From: Wu Fengguang <fengguang.wu@intel.com>
To: Jan Kara <jack@suse.cz>
Cc: "linux-mm@kvack.org" <linux-mm@kvack.org>,
Andrew Morton <akpm@linux-foundation.org>,
Christoph Hellwig <hch@infradead.org>,
Dave Chinner <david@fromorbit.com>,
Peter Zijlstra <a.p.zijlstra@chello.nl>
Subject: Re: [PATCH] mm: Properly reflect task dirty limits in dirty_exceeded logic
Date: Mon, 4 Jul 2011 09:06:19 +0800 [thread overview]
Message-ID: <20110704010618.GA3841@localhost> (raw)

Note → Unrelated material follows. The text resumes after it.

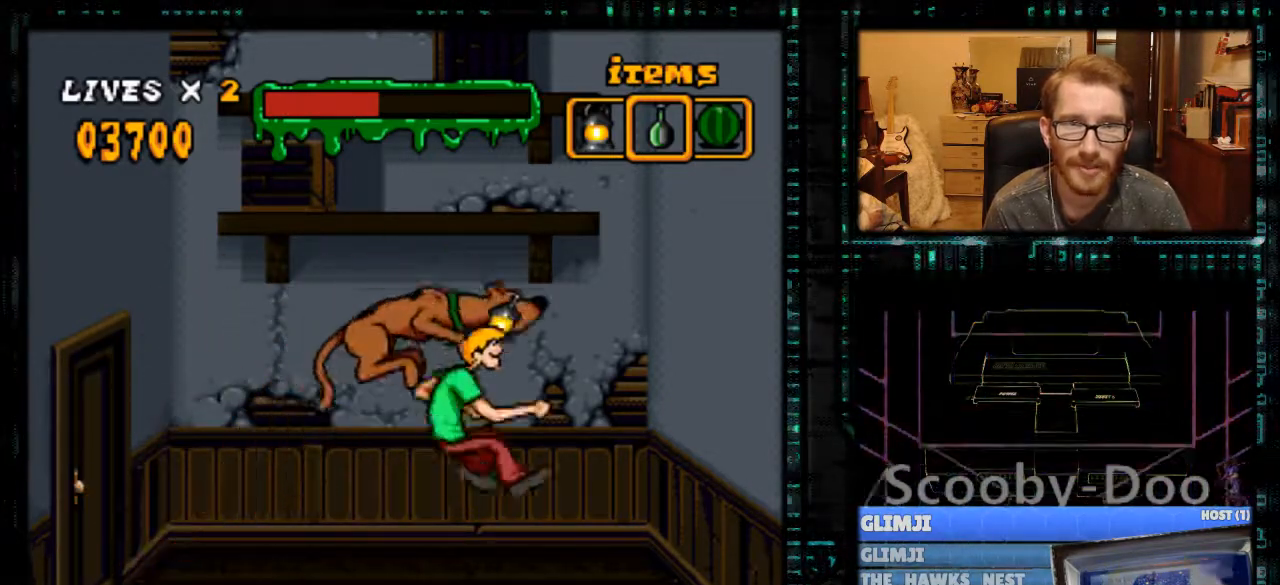
{"buttons": ["B", "Y", "DPAD_LEFT"], "events": [[33, "DPAD_RIGHT", "up"], [300, "DPAD_LEFT", "down"], [367, "B", "down"]]}
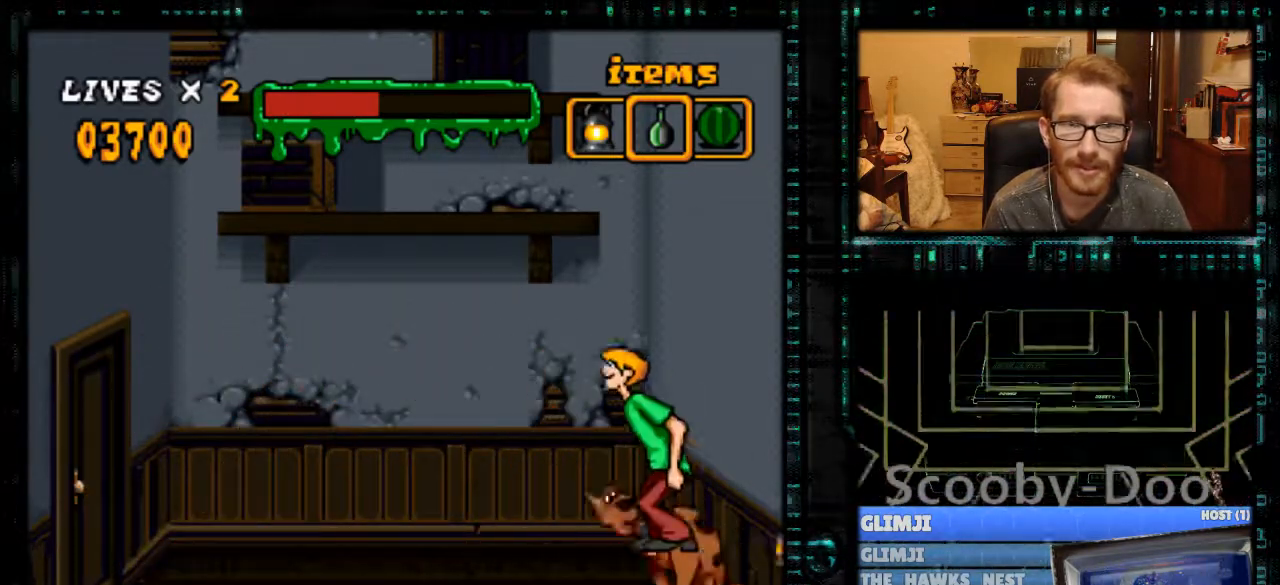
{"buttons": ["Y", "DPAD_LEFT"], "events": [[400, "B", "up"]]}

In-Reply-To: <1309458764-9153-1-git-send-email-jack@suse.cz>
Hi Jan,
On Fri, Jul 01, 2011 at 02:32:44AM +0800, Jan Kara wrote:
> We set bdi->dirty_exceeded (and thus ratelimiting code starts to
> call balance_dirty_pages() every 8 pages) when a per-bdi limit is
> exceeded or global limit is exceeded. But per-bdi limit also depends
> on the task. Thus different tasks reach the limit on that bdi at
> different levels of dirty pages. The result is that with current code
> bdi->dirty_exceeded ping-ponged between 1 and 0 depending on which task
> just got into balance_dirty_pages().
>
> We fix the issue by clearing bdi->dirty_exceeded only when per-bdi amount
> of dirty pages drops below the threshold (7/8 * bdi_dirty_limit) where task
> limits already do not have any influence.
The end result, I think, is that the dirty pages are kept more tightly
under control, with the average number a slightly lowered than before.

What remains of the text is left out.